Document passage:
== Segment start ==

Yingling, for example, identified 525 Broadway as the site for his proposed bistro, with outdoor seating and parking that stretches back to Williams Street.

The owner of the vacant lot next to the current structure is listed as BNA Corp. of Collingswood, but neither the city nor Yingling has been able to contact such a corporation or a person responsible for the parcel. That lack of information, coupled with the city's demand that Yingling get an appraisal of the property and a pro-forma budget, has put the project on hold, Yingling said Monday from his winter home in Jamaica.

Had the land had a structure on it - even a decrepit one - the city could have invoked the Abandoned Properties Rehabilitation Act to try to acquire the parcel through eminent domain and turn it over to Yingling.

"It's extremely frustrating," said the city's ombudsman, Vince Basara. "We run into this a lot."

The abandoned properties act, which Redd last year tasked the development team to use, has helped other developers acquire properties for redevelopment. In fact, the few successful projects to come through the new team were ones that acquired property with the act.

Cramer Hill Community Development Corp., for example, has made progress acquiring 18 of the 20 homes it initially presented to the team in April as a part of a residential rehabilitation project. Executive director Manny Delgado said one of the last steps - property appraisal - is expected to be finished this week.

Other successful projects include the acquisition of the Samuel Cooper House (also done by Delgado) and the expansion of Reliance Medical Center in the 600 block of Broadway.

When the development team initially was announced, city officials said the team would meet weekly. But minutes of recent team meetings report monthly gatherings of about 45 minutes each, with only one project discussion or presentation at best.

Since August, the team has tried to brainstorm ideas on sections of the city's property-maintenance code that need updates, as well as implementing a charter-school policy. No action had been taken as of the January minutes.

== Segment end ==

Extracted information:

== Segment start ==

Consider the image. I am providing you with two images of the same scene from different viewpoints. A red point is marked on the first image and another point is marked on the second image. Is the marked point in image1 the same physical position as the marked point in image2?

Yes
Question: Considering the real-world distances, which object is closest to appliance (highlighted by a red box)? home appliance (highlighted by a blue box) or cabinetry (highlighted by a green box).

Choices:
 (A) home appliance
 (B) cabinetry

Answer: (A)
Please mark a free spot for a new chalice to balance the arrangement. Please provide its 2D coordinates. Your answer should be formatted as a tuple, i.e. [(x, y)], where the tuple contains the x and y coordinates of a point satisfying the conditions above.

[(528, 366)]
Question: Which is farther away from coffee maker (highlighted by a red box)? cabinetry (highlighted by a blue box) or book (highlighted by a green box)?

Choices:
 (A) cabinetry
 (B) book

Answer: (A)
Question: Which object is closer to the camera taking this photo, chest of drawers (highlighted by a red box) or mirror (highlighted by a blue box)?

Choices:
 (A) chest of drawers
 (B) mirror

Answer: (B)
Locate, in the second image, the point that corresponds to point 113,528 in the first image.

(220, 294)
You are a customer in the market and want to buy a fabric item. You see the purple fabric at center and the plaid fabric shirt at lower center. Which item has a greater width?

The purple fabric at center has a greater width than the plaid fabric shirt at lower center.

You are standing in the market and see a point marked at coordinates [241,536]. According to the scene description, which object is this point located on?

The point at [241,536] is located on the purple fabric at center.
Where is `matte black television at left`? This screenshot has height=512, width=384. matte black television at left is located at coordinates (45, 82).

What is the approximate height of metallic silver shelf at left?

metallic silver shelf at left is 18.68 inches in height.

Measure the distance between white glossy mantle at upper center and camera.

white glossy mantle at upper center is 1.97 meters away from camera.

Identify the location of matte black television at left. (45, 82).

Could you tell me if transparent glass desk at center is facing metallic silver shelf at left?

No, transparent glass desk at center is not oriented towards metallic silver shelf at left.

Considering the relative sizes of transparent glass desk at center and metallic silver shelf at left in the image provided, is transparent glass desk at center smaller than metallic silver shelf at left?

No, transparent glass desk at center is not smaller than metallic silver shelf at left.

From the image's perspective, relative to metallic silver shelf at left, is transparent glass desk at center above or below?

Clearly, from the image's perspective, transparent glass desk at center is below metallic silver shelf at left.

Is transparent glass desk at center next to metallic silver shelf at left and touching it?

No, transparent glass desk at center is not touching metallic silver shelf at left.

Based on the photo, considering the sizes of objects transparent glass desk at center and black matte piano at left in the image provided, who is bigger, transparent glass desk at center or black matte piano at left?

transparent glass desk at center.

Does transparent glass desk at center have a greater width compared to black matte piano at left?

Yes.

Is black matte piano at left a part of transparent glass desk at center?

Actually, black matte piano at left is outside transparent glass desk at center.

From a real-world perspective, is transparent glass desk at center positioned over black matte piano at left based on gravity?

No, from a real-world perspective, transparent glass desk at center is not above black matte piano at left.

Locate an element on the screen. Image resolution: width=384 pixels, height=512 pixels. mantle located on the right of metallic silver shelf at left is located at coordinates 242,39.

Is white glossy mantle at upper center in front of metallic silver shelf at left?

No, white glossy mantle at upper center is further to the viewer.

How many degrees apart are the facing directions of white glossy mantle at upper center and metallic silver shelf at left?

== Segment end ==

Explore the material:
(a) Rewrite the paragraph beginning "The owner of the vacant lot" from the article on the city's development team as a short list, keeping its main facts.
(b) Carry on the article on the city's development team from the point where it stops.

Replies:
(a)
- The vacant lot next to the current structure is listed as owned by BNA Corp. of Collingswood.
- Neither the city nor Yingling has been able to contact that corporation or anyone responsible for the parcel.
- The city has demanded that Yingling get an appraisal of the property and a pro-forma budget.
- According to Yingling, who spoke Monday from his winter home in Jamaica, the missing information and the city's demand have put the project on hold.

(b)
Projects presented last summer have either fallen through or have stalled for various reasons.

RPM Development, a North Jersey company that owns more than 100 homes in Fairview, proposed a rehabilitation in July of Crescent Gardens, a 240-unit complex in Fairview, and applied for a "Payment in Lieu of Taxes."

The company is still waiting for a decision on the PILOT, which is a condition of other financing of the project, before it will move forward, said company vice president Kevin Kavanaugh.

A grocery store plan for North Camden was revived about a year ago when nonprofit human-services agency Respond Inc.'s Wilbert Mitchell and civic group Save Our Waterfront's Ron Sadler joined forces in an attempt to bring a Save-a-Lot to the Seventh and Linden block, which would be next to the proposed Camden Community Charter School. Both have sought the development's team help in gaining site control.

The Camden Redevelopment Agency owns the properties at both sites, but the Delaware River Port Authority is listed as the designated developer. For the grocery and school projects to move forward, the CRA needs to terminate the DRPA's affiliation and redesignate a developer for each site.

"Like everything in Camden, it's taking its sweet time," Sadler said.

CRA executive director Saundra Ross Johnson said the projects were simply going through the process every other project has to go through.

There are also some steps developers need to take to be approved for a project that are out of the city's control, Basara said.

For example, a proposal for a fuel station near the South Jersey Port Corp. cannot proceed without federal approval. Another charter school, AAA Academy for Children, needs state Department of Education approval before moving forward with development plans.

Some entrepreneurs are deciding whether to commit to Camden's intricate approval process.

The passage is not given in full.